• [Excerpt to read]
......
# What can you tell me about this bottle



## olddude (Apr 11, 2022)

I finally decided to go through some of these boxes of old bottles I have found while Relic, fossil, and arrowhead hunting. I have so many I would like to find more about and I'' start with this one. I've been looking around and I have found info on a lot of them but this one I wasn't able to do much with. 

It has a circle in the middle with, C. Samuel on the top , Either G or a C then an S in the center and under that is Canton PA. On the back side it has, This Bottle Not To Be Sold. On the base it has Putnam with the crude number what I think is 26. Any help would be appreciated. Thanks


----------



## DavidW (Apr 11, 2022)

olddude,  it's a blob-top beer (or possibly mineral water) bottle. Sometimes those companies bottled both beer AND mineral water (soda water) so it might have held either product.   Probably from the 1880s-1890s era.  I found a few "hutch" sodas from C. Samuel on the Worthopedia archive.  Here is one:  
https://www.worthpoint.com/worthopedia/s-samuel-canton-pa-blob-top-soda-1975134930


----------



## olddude (Apr 11, 2022)

DavidW said:


> olddude,  it's a blob-top beer (or possibly mineral water) bottle. Sometimes those companies bottled both beer AND mineral water (soda water) so it might have held either product.   Probably from the 1880s-1890s era.  I found a few "hutch" sodas from C. Samuel on the Worthopedia archive.  Here is one:
> https://www.worthpoint.com/worthopedia/s-samuel-canton-pa-blob-top-soda-1975134930


Thanks, I'm kind of new to this and I'm finding it takes a great deal of time to search all this stuff. Probably wouldn't be so bad if you was looking it up as you go but this stuff has been sitting in corners for years. I've looked at it for years and it always turned to maybe next week. LOL I spent 31/2 hours yesterday on one site just looking at old Bromo Seltzer bottles. I never realized how many different kinds there was. Oh and do you have any idea what the worth is on that bottle. Not that I plan on selling it just yet I just want to get an idea of what all this stuff would be worth to someone once I kick the bucket. I'm sure the ones left behind would want to know anyhow.


----------



## olddude (Apr 12, 2022)

Here is another one I've had trouble with. It's a little shy of 7" tall, a little over 3" at the base. The neck leans to the left a little. The front has THE I. TRACER CO. The C in Tracer has a little tail at the bottom end of the C so it may be a G.  Under that is CINCINNATI. O. It has what looks like a backwards 2 that runs side ways to the face of the bottle.


----------



## bottle-bud (Apr 12, 2022)

olddude said:


> I finally decided to go through some of these boxes of old bottles I have found while Relic, fossil, and arrowhead hunting. I have so many I would like to find more about and I'' start with this one. I've been looking around and I have found info on a lot of them but this one I wasn't able to do much with.
......
• [Job 1]
Using the forum thread above, say whether each statement agrees with it: (a) the first bottle has the name Putnam on its base; (b) DavidW dates the first bottle to the 1860s; (c) the second bottle is more than 7 inches tall. For each, answer yes or no and quote the deciding words from the forum thread.
The forum thread and the rows that follow it come from separate sources.

• [Data drawn from a collection]
......
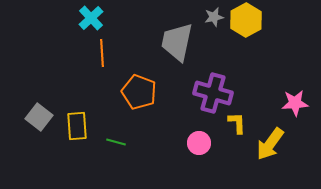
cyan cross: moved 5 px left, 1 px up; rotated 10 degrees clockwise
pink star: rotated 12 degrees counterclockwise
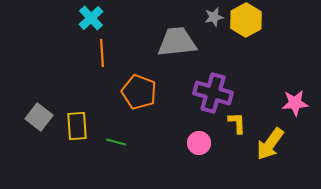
gray trapezoid: rotated 72 degrees clockwise
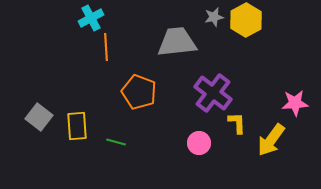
cyan cross: rotated 15 degrees clockwise
orange line: moved 4 px right, 6 px up
purple cross: rotated 21 degrees clockwise
yellow arrow: moved 1 px right, 4 px up
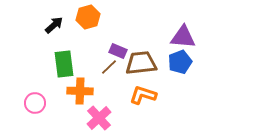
......
• [Job 2]
Put everything in the rows from the line containing "cyan cross: rotated 15 degrees clockwise" down to the end of the rows into a JSON list of strings, one string per line, leaving out blank lines and the picture markers.

• [Full output 1]
(a) Yes: "On the base it has Putnam with the crude number what I think is 26."
(b) No: "Probably from the 1880s-1890s era."
(c) No: "It's a little shy of 7" tall, a little over 3" at the base."

• [Full output 2]
[
  "cyan cross: rotated 15 degrees clockwise",
  "orange line: moved 4 px right, 6 px up",
  "purple cross: rotated 21 degrees clockwise",
  "yellow arrow: moved 1 px right, 4 px up"
]